Note that the type we wanted was System.Reflection.RuntimeMethodInfo and we can see that it has a method table 5ba867ac.  Those are the 56 byte objects. Now we can investigate some of these and see what is causing them to stay alive.

Step 7: Identify the roots of suspected leaks

One of the lines in the dump was

00a63e2c 5ba867ac 56    

So that tells us there is an object of the type we want at address 00a63e2c.  Let's see what's keeping it alive

0:004> !gcroot 00a63e2c
Scan Thread 0 OSTHread 1598
Scan Thread 2 OSTHread 103c

DOMAIN(0014F0D0):
HANDLE(WeakLn):3f10f0:
Root:00a63d20(System.RuntimeType+RuntimeTypeCache)
->00a63da4(System.RuntimeType+RuntimeTypeCache+MemberInfoCache`1[[System.Reflection.RuntimeMethodInfo,mscorlib]])
->00a63e88(System.Reflection.CerArrayList`1[[System.Reflection.RuntimeMethodInfo, mscorlib]])
->00a63e98(System.Object[])
->00a63e2c(System.Reflection.RuntimeMethodInfo)

DOMAIN(0014F0D0):
HANDLE(Pinned):3f13ec:
Root:01a64b50(System.Object[])
->00a62f20(System.ComponentModel.WeakEventHandlerList)
->00a63fb4(System.ComponentModel.WeakEventHandlerList+ListEntry)
->00a63ec4(System.ComponentModel.WeakEventHandlerList+ListEntry)
->00aa5f6c(System.ComponentModel.WeakDelegateHolder)
->00a63e2c(System.Reflection.RuntimeMethodInfo)

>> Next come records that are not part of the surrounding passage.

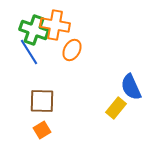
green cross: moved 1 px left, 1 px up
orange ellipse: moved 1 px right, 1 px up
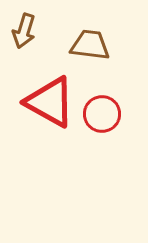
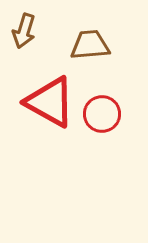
brown trapezoid: rotated 12 degrees counterclockwise
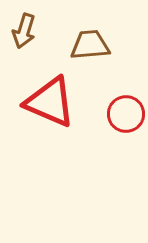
red triangle: rotated 6 degrees counterclockwise
red circle: moved 24 px right
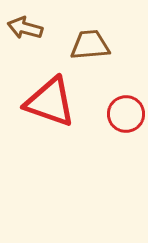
brown arrow: moved 1 px right, 3 px up; rotated 88 degrees clockwise
red triangle: rotated 4 degrees counterclockwise
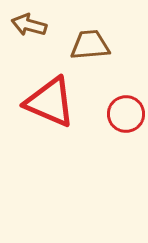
brown arrow: moved 4 px right, 3 px up
red triangle: rotated 4 degrees clockwise
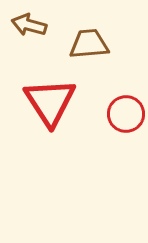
brown trapezoid: moved 1 px left, 1 px up
red triangle: rotated 34 degrees clockwise
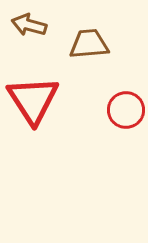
red triangle: moved 17 px left, 2 px up
red circle: moved 4 px up
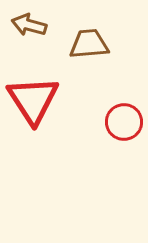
red circle: moved 2 px left, 12 px down
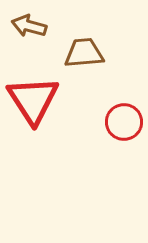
brown arrow: moved 1 px down
brown trapezoid: moved 5 px left, 9 px down
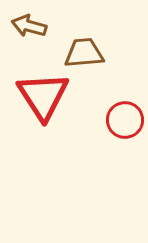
red triangle: moved 10 px right, 4 px up
red circle: moved 1 px right, 2 px up
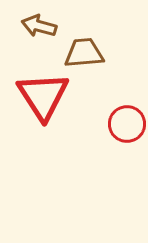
brown arrow: moved 10 px right
red circle: moved 2 px right, 4 px down
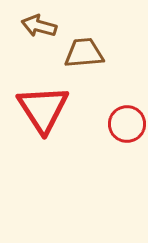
red triangle: moved 13 px down
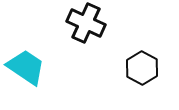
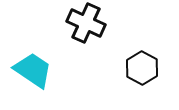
cyan trapezoid: moved 7 px right, 3 px down
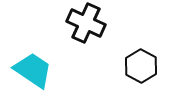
black hexagon: moved 1 px left, 2 px up
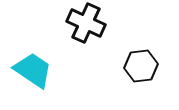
black hexagon: rotated 24 degrees clockwise
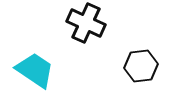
cyan trapezoid: moved 2 px right
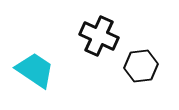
black cross: moved 13 px right, 13 px down
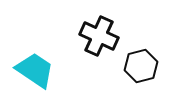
black hexagon: rotated 8 degrees counterclockwise
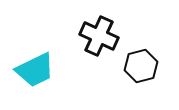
cyan trapezoid: rotated 120 degrees clockwise
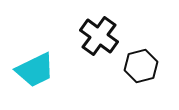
black cross: rotated 12 degrees clockwise
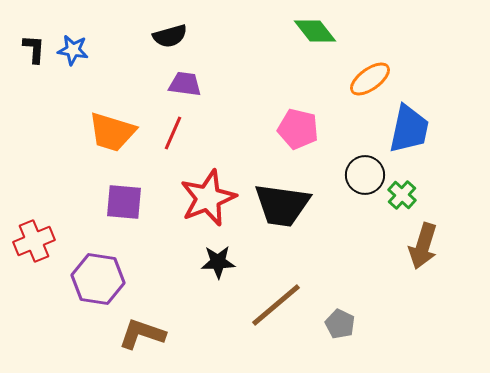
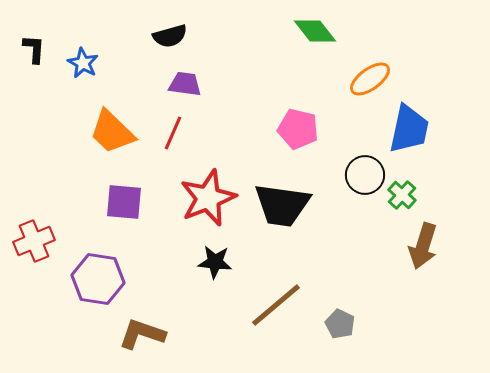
blue star: moved 10 px right, 13 px down; rotated 20 degrees clockwise
orange trapezoid: rotated 27 degrees clockwise
black star: moved 3 px left; rotated 8 degrees clockwise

I've added some extra line breaks to the output above to make it easier to read but otherwise it's the raw output.

The gcroot command is trying to tell you if the object is reachable and if so how it is reached from each root.  The dump won't include all the ways the object is reachable but you do get at least one way to find the object -- usually that's enough.  If multiple paths are dumped they often have a common tail.  However the object is reachable (here it looks like maybe only weak references are left so this guy might go away on the next collect) that should give you a hint about (some of) the remaining references.  From there you can decide what pointers to null so that the object is properly released.

Resources

You can get information on windbg at this location.
Vadump has usage information and a download from msdn and microsoft.com respectively.

If those links break, searching for windbg and vadump on the microsoft.com home page gave good results, that's how I got those links in the first place. 

CLR Profiler is available here.

It comes with documentation but there is additional material available in the Performance PAG in Chapter 13.